Aim of the exercise -
Go through the entries below and print each one exactly, leaving out pictures.

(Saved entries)
----------
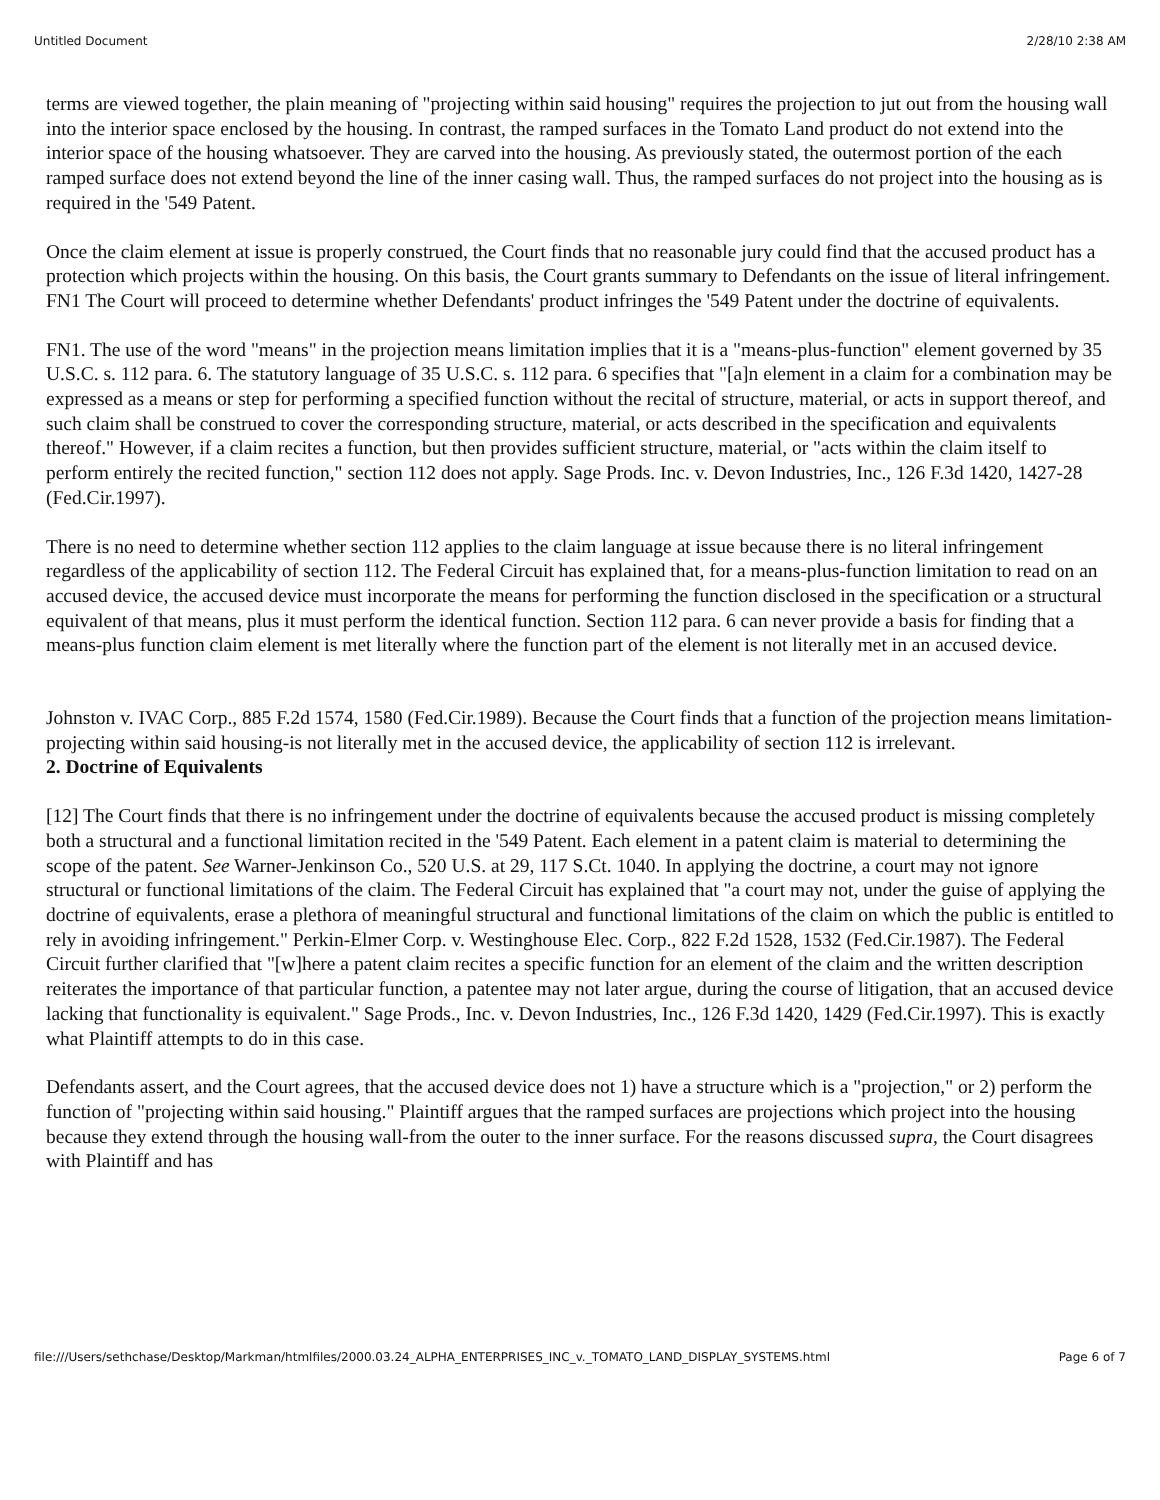Untitled Document 2/28/10 2:38 AM
terms are viewed together, the plain meaning of "projecting within said housing" requires the projection to jut out from the housing wall into the interior space enclosed by the housing. In contrast, the ramped surfaces in the Tomato Land product do not extend into the interior space of the housing whatsoever. They are carved into the housing. As previously stated, the outermost portion of the each ramped surface does not extend beyond the line of the inner casing wall. Thus, the ramped surfaces do not project into the housing as is required in the '549 Patent.
Once the claim element at issue is properly construed, the Court finds that no reasonable jury could find that the accused product has a protection which projects within the housing. On this basis, the Court grants summary to Defendants on the issue of literal infringement. FN1 The Court will proceed to determine whether Defendants' product infringes the '549 Patent under the doctrine of equivalents.
FN1. The use of the word "means" in the projection means limitation implies that it is a "means-plus-function" element governed by 35 U.S.C. s. 112 para. 6. The statutory language of 35 U.S.C. s. 112 para. 6 specifies that "[a]n element in a claim for a combination may be expressed as a means or step for performing a specified function without the recital of structure, material, or acts in support thereof, and such claim shall be construed to cover the corresponding structure, material, or acts described in the specification and equivalents thereof." However, if a claim recites a function, but then provides sufficient structure, material, or "acts within the claim itself to perform entirely the recited function," section 112 does not apply. Sage Prods. Inc. v. Devon Industries, Inc., 126 F.3d 1420, 1427-28 (Fed.Cir.1997).
There is no need to determine whether section 112 applies to the claim language at issue because there is no literal infringement regardless of the applicability of section 112. The Federal Circuit has explained that, for a means-plus-function limitation to read on an accused device, the accused device must incorporate the means for performing the function disclosed in the specification or a structural equivalent of that means, plus it must perform the identical function. Section 112 para. 6 can never provide a basis for finding that a means-plus function claim element is met literally where the function part of the element is not literally met in an accused device.
Johnston v. IVAC Corp., 885 F.2d 1574, 1580 (Fed.Cir.1989). Because the Court finds that a function of the projection means limitation-projecting within said housing-is not literally met in the accused device, the applicability of section 112 is irrelevant.
2. Doctrine of Equivalents
[12] The Court finds that there is no infringement under the doctrine of equivalents because the accused product is missing completely both a structural and a functional limitation recited in the '549 Patent. Each element in a patent claim is material to determining the scope of the patent. See Warner-Jenkinson Co., 520 U.S. at 29, 117 S.Ct. 1040. In applying the doctrine, a court may not ignore structural or functional limitations of the claim. The Federal Circuit has explained that "a court may not, under the guise of applying the doctrine of equivalents, erase a plethora of meaningful structural and functional limitations of the claim on which the public is entitled to rely in avoiding infringement." Perkin-Elmer Corp. v. Westinghouse Elec. Corp., 822 F.2d 1528, 1532 (Fed.Cir.1987). The Federal Circuit further clarified that "[w]here a patent claim recites a specific function for an element of the claim and the written description reiterates the importance of that particular function, a patentee may not later argue, during the course of litigation, that an accused device lacking that functionality is equivalent." Sage Prods., Inc. v. Devon Industries, Inc., 126 F.3d 1420, 1429 (Fed.Cir.1997). This is exactly what Plaintiff attempts to do in this case.
Defendants assert, and the Court agrees, that the accused device does not 1) have a structure which is a "projection," or 2) perform the function of "projecting within said housing." Plaintiff argues that the ramped surfaces are projections which project into the housing because they extend through the housing wall-from the outer to the inner surface. For the reasons discussed supra, the Court disagrees with Plaintiff and has
file:///Users/sethchase/Desktop/Markman/htmlfiles/2000.03.24_ALPHA_ENTERPRISES_INC_v._TOMATO_LAND_DISPLAY_SYSTEMS.html Page 6 of 7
----------
Written reply -
Untitled Document 2/28/10 2:38 AM
terms are viewed together, the plain meaning of "projecting within said housing" requires the projection to jut out from the housing wall into the interior space enclosed by the housing. In contrast, the ramped surfaces in the Tomato Land product do not extend into the interior space of the housing whatsoever. They are carved into the housing. As previously stated, the outermost portion of the each ramped surface does not extend beyond the line of the inner casing wall. Thus, the ramped surfaces do not project into the housing as is required in the '549 Patent.
Once the claim element at issue is properly construed, the Court finds that no reasonable jury could find that the accused product has a protection which projects within the housing. On this basis, the Court grants summary to Defendants on the issue of literal infringement. FN1 The Court will proceed to determine whether Defendants' product infringes the '549 Patent under the doctrine of equivalents.
FN1. The use of the word "means" in the projection means limitation implies that it is a "means-plus-function" element governed by 35 U.S.C. s. 112 para. 6. The statutory language of 35 U.S.C. s. 112 para. 6 specifies that "[a]n element in a claim for a combination may be expressed as a means or step for performing a specified function without the recital of structure, material, or acts in support thereof, and such claim shall be construed to cover the corresponding structure, material, or acts described in the specification and equivalents thereof." However, if a claim recites a function, but then provides sufficient structure, material, or "acts within the claim itself to perform entirely the recited function," section 112 does not apply. Sage Prods. Inc. v. Devon Industries, Inc., 126 F.3d 1420, 1427-28 (Fed.Cir.1997).
There is no need to determine whether section 112 applies to the claim language at issue because there is no literal infringement regardless of the applicability of section 112. The Federal Circuit has explained that, for a means-plus-function limitation to read on an accused device, the accused device must incorporate the means for performing the function disclosed in the specification or a structural equivalent of that means, plus it must perform the identical function. Section 112 para. 6 can never provide a basis for finding that a means-plus function claim element is met literally where the function part of the element is not literally met in an accused device.
Johnston v. IVAC Corp., 885 F.2d 1574, 1580 (Fed.Cir.1989). Because the Court finds that a function of the projection means limitation-projecting within said housing-is not literally met in the accused device, the applicability of section 112 is irrelevant.
2. Doctrine of Equivalents
[12] The Court finds that there is no infringement under the doctrine of equivalents because the accused product is missing completely both a structural and a functional limitation recited in the '549 Patent. Each element in a patent claim is material to determining the scope of the patent. See Warner-Jenkinson Co., 520 U.S. at 29, 117 S.Ct. 1040. In applying the doctrine, a court may not ignore structural or functional limitations of the claim. The Federal Circuit has explained that "a court may not, under the guise of applying the doctrine of equivalents, erase a plethora of meaningful structural and functional limitations of the claim on which the public is entitled to rely in avoiding infringement." Perkin-Elmer Corp. v. Westinghouse Elec. Corp., 822 F.2d 1528, 1532 (Fed.Cir.1987). The Federal Circuit further clarified that "[w]here a patent claim recites a specific function for an element of the claim and the written description reiterates the importance of that particular function, a patentee may not later argue, during the course of litigation, that an accused device lacking that functionality is equivalent." Sage Prods., Inc. v. Devon Industries, Inc., 126 F.3d 1420, 1429 (Fed.Cir.1997). This is exactly what Plaintiff attempts to do in this case.
Defendants assert, and the Court agrees, that the accused device does not 1) have a structure which is a "projection," or 2) perform the function of "projecting within said housing." Plaintiff argues that the ramped surfaces are projections which project into the housing because they extend through the housing wall-from the outer to the inner surface. For the reasons discussed supra, the Court disagrees with Plaintiff and has
file:///Users/sethchase/Desktop/Markman/htmlfiles/2000.03.24_ALPHA_ENTERPRISES_INC_v._TOMATO_LAND_DISPLAY_SYSTEMS.html Page 6 of 7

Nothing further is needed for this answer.